SUPPLIED MATERIAL >>
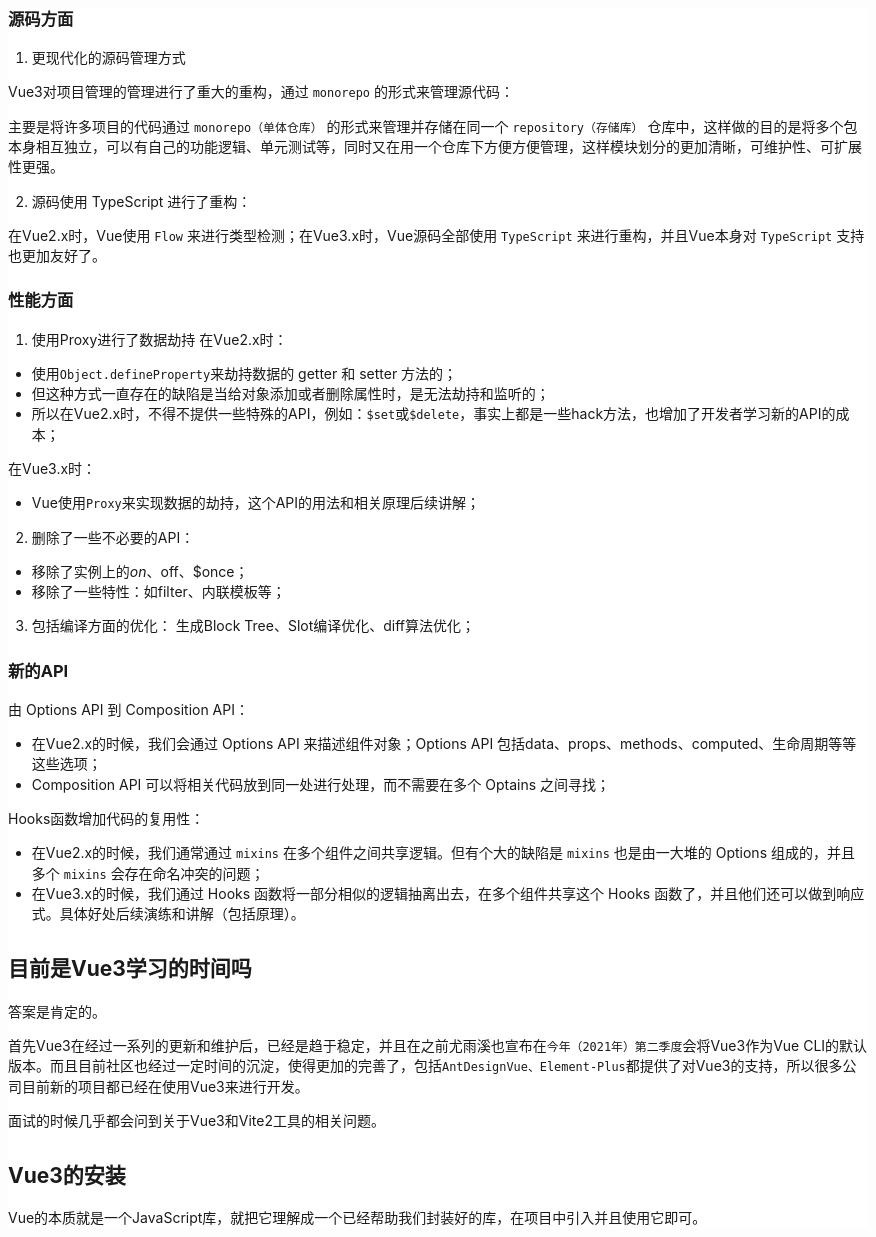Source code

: ### 源码方面

1. 更现代化的源码管理方式

Vue3对项目管理的管理进行了重大的重构，通过 `monorepo` 的形式来管理源代码：

主要是将许多项目的代码通过 `monorepo（单体仓库）` 的形式来管理并存储在同一个 `repository（存储库）` 仓库中，这样做的目的是将多个包本身相互独立，可以有自己的功能逻辑、单元测试等，同时又在用一个仓库下方便方便管理，这样模块划分的更加清晰，可维护性、可扩展性更强。

2. 源码使用 TypeScript 进行了重构：

在Vue2.x时，Vue使用 `Flow` 来进行类型检测；在Vue3.x时，Vue源码全部使用 `TypeScript` 来进行重构，并且Vue本身对 `TypeScript` 支持也更加友好了。


### 性能方面

1. 使用Proxy进行了数据劫持
在Vue2.x时：
* 使用`Object.defineProperty`来劫持数据的 getter 和 setter 方法的；
* 但这种方式一直存在的缺陷是当给对象添加或者删除属性时，是无法劫持和监听的；
* 所以在Vue2.x时，不得不提供一些特殊的API，例如：`$set`或`$delete`，事实上都是一些hack方法，也增加了开发者学习新的API的成本；

在Vue3.x时：
* Vue使用`Proxy`来实现数据的劫持，这个API的用法和相关原理后续讲解；

2. 删除了一些不必要的API：
* 移除了实例上的$on、$off、$once；
* 移除了一些特性：如filter、内联模板等；

3. 包括编译方面的优化：
生成Block Tree、Slot编译优化、diff算法优化；

### 新的API

由 Options API 到 Composition API：
* 在Vue2.x的时候，我们会通过 Options API 来描述组件对象；Options API 包括data、props、methods、computed、生命周期等等这些选项；
* Composition API 可以将相关代码放到同一处进行处理，而不需要在多个 Optains 之间寻找；

Hooks函数增加代码的复用性：
* 在Vue2.x的时候，我们通常通过 `mixins` 在多个组件之间共享逻辑。但有个大的缺陷是 `mixins` 也是由一大堆的 Options 组成的，并且多个 `mixins` 会存在命名冲突的问题；
* 在Vue3.x的时候，我们通过 Hooks 函数将一部分相似的逻辑抽离出去，在多个组件共享这个 Hooks 函数了，并且他们还可以做到响应式。具体好处后续演练和讲解（包括原理）。

## 目前是Vue3学习的时间吗

答案是肯定的。

首先Vue3在经过一系列的更新和维护后，已经是趋于稳定，并且在之前尤雨溪也宣布在`今年（2021年）第二季度`会将Vue3作为Vue CLI的默认版本。而且目前社区也经过一定时间的沉淀，使得更加的完善了，包括`AntDesignVue、Element-Plus`都提供了对Vue3的支持，所以很多公司目前新的项目都已经在使用Vue3来进行开发。

面试的时候几乎都会问到关于Vue3和Vite2工具的相关问题。

## Vue3的安装

Vue的本质就是一个JavaScript库，就把它理解成一个已经帮助我们封装好的库，在项目中引入并且使用它即可。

WORK TO BE COMPLETED >> From the records, copy out each line that includes the string "TypeScript".

OUTPUT BELOW >>
2. 源码使用 TypeScript 进行了重构：
在Vue2.x时，Vue使用 `Flow` 来进行类型检测；在Vue3.x时，Vue源码全部使用 `TypeScript` 来进行重构，并且Vue本身对 `TypeScript` 支持也更加友好了。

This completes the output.